Stored data entries
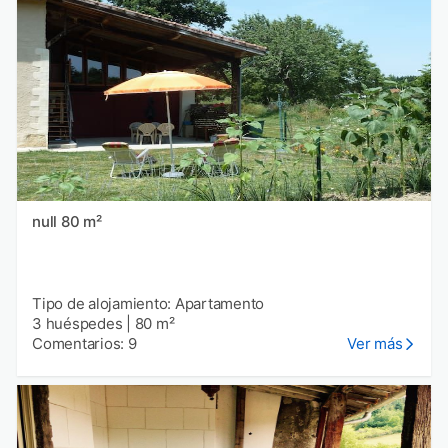
null 80 m²
Tipo de alojamiento: Apartamento
3 huéspedes
|
80 m²
Comentarios: 9
Ver más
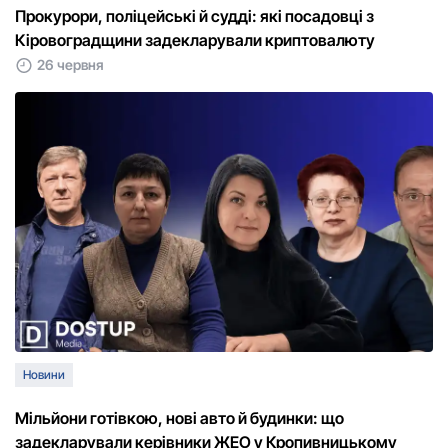
Прокурори, поліцейські й судді: які посадовці з
Кіровоградщини задекларували криптовалюту
26 червня
Новини
Мільйони готівкою, нові авто й будинки: що
задекларували керівники ЖЕО у Кропивницькому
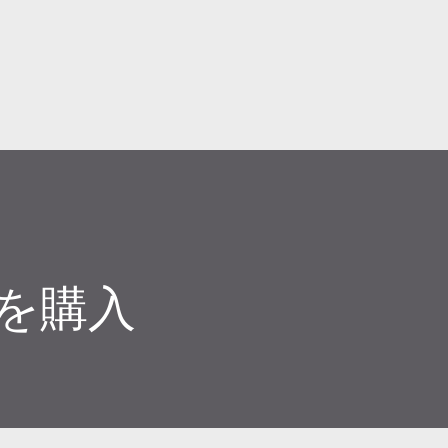
スキップしてメイン コンテンツに移動
h 4を購入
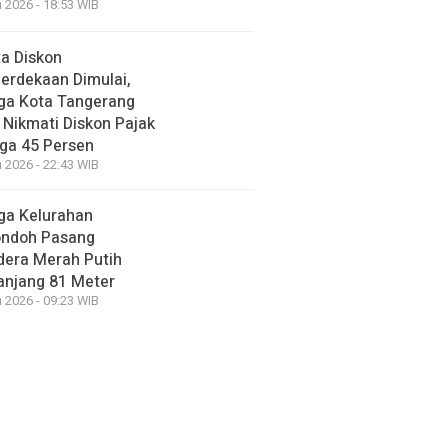
 2026 - 18:53 WIB
a Diskon
erdekaan Dimulai,
ga Kota Tangerang
 Nikmati Diskon Pajak
ga 45 Persen
 2026 - 22:43 WIB
ga Kelurahan
ondoh Pasang
dera Merah Putih
anjang 81 Meter
 2026 - 09:23 WIB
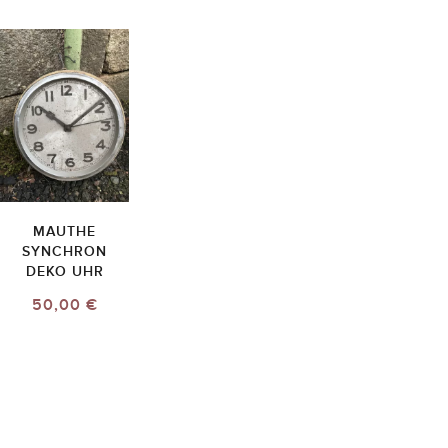
MAUTHE
SYNCHRON
DEKO UHR
50,00 €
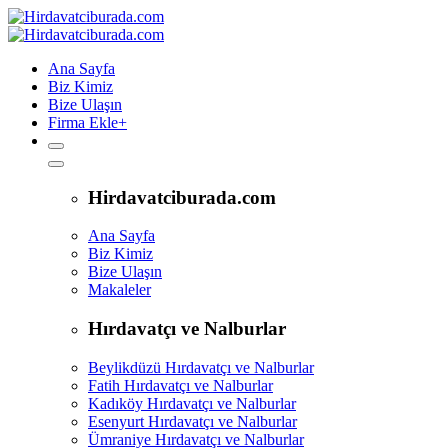
Ana Sayfa
Biz Kimiz
Bize Ulaşın
Firma Ekle
+
Hirdavatciburada.com
Ana Sayfa
Biz Kimiz
Bize Ulaşın
Makaleler
Hırdavatçı ve Nalburlar
Beylikdüzü Hırdavatçı ve Nalburlar
Fatih Hırdavatçı ve Nalburlar
Kadıköy Hırdavatçı ve Nalburlar
Esenyurt Hırdavatçı ve Nalburlar
Ümraniye Hırdavatçı ve Nalburlar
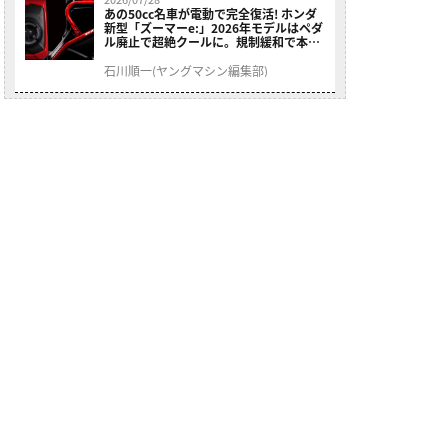
あの50cc名車が電動で完全復活! ホンダ
新型「ズーマーe:」2026年モデルはペダ
ル廃止で超絶クールに。規制緩和で本来
の姿へ【海外】
石川順一(ヤングマシン編集部)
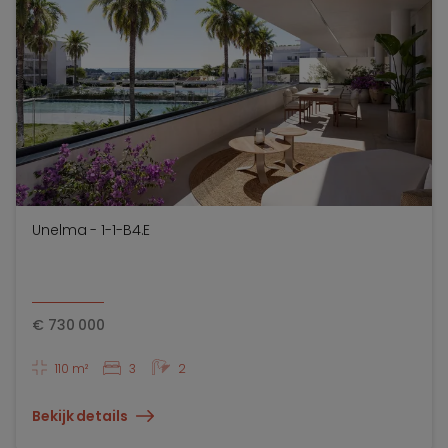
Unelma - 1-1-B4.E
€
730 000
110 m²
3
2
Bekijk details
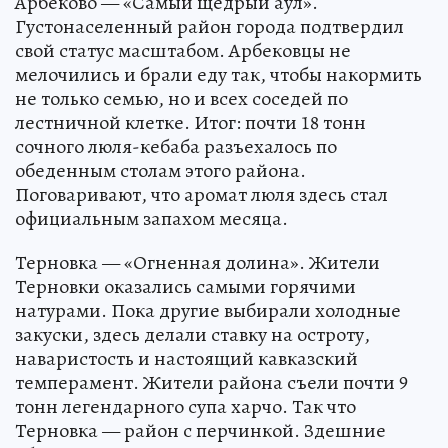
Арбеково — «Самый щедрый аул».
Густонаселенный район города подтвердил
свой статус масштабом. Арбековцы не
мелочились и брали еду так, чтобы накормить
не только семью, но и всех соседей по
лестничной клетке. Итог: почти 18 тонн
сочного люля-кебаба разъехалось по
обеденным столам этого района.
Поговаривают, что аромат люля здесь стал
официальным запахом месяца.
Терновка — «Огненная долина». Жители
Терновки оказались самыми горячими
натурами. Пока другие выбирали холодные
закуски, здесь делали ставку на остроту,
наваристость и настоящий кавказский
темперамент. Жители района съели почти 9
тонн легендарного супа харчо. Так что
Терновка — район с перчинкой. Здешние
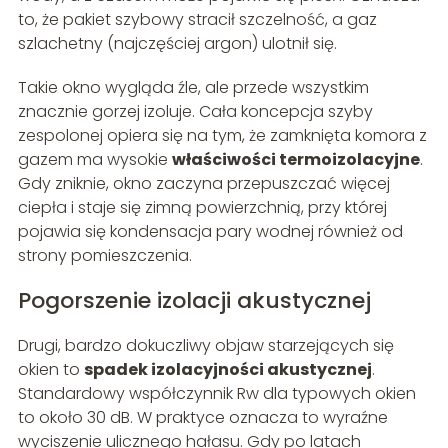
to, że pakiet szybowy stracił szczelność, a gaz
szlachetny (najczęściej argon) ulotnił się.
Takie okno wygląda źle, ale przede wszystkim
znacznie gorzej izoluje. Cała koncepcja szyby
zespolonej opiera się na tym, że zamknięta komora z
gazem ma wysokie
właściwości termoizolacyjne
.
Gdy zniknie, okno zaczyna przepuszczać więcej
ciepła i staje się zimną powierzchnią, przy której
pojawia się kondensacja pary wodnej również od
strony pomieszczenia.
Pogorszenie izolacji akustycznej
Drugi, bardzo dokuczliwy objaw starzejących się
okien to
spadek izolacyjności akustycznej
.
Standardowy współczynnik Rw dla typowych okien
to około 30 dB. W praktyce oznacza to wyraźne
wyciszenie ulicznego hałasu. Gdy po latach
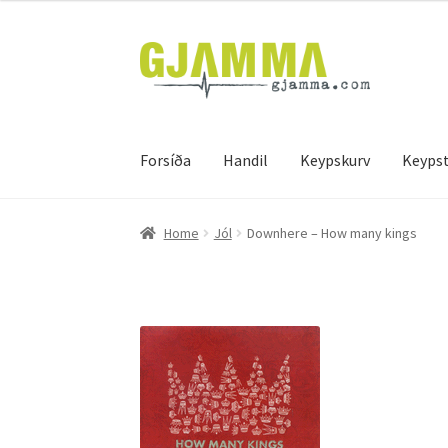
Skip
Skip
to
to
navigation
content
Forsíða
Handil
Keypskurv
Keypst
Heim
Handil
Keypskurv
Kassi
Mín brúkari
Keyps
Home
Jól
Downhere – How many kings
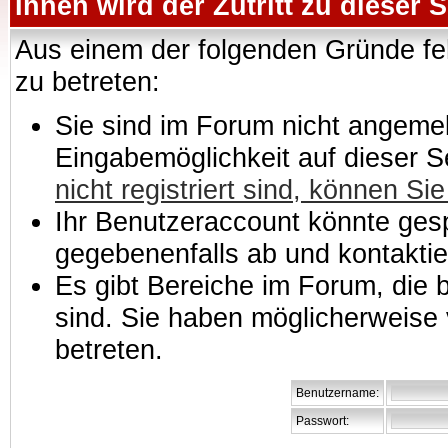
Ihnen wird der Zutritt zu dieser S
Aus einem der folgenden Gründe feh
zu betreten:
Sie sind im Forum nicht angemeld
Eingabemöglichkeit auf dieser 
nicht registriert sind, können Sie
Ihr Benutzeraccount könnte gesp
gegebenenfalls ab und kontaktie
Es gibt Bereiche im Forum, die
sind. Sie haben möglicherweise 
betreten.
Benutzername:
Passwort:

> _WORK INSTRUCTION_: Copy word for word only the lines above from the one with "新型「ズーマーe:」2026年モデルはペダ" through the one with "не только семью, но и всех соседей по". Leave pictures out.

> _SOLUTION_:
新型「ズーマーe:」2026年モデルはペダ
ル廃止で超絶クールに。規制緩和で本来
の姿へ【海外】
石川順一(ヤングマシン編集部)
Unelma - 1-1-B4.E
€
730 000
110 m²
3
2
Bekijk details
Арбеково — «Самый щедрый аул».
Густонаселенный район города подтвердил
свой статус масштабом. Арбековцы не
мелочились и брали еду так, чтобы накормить
не только семью, но и всех соседей по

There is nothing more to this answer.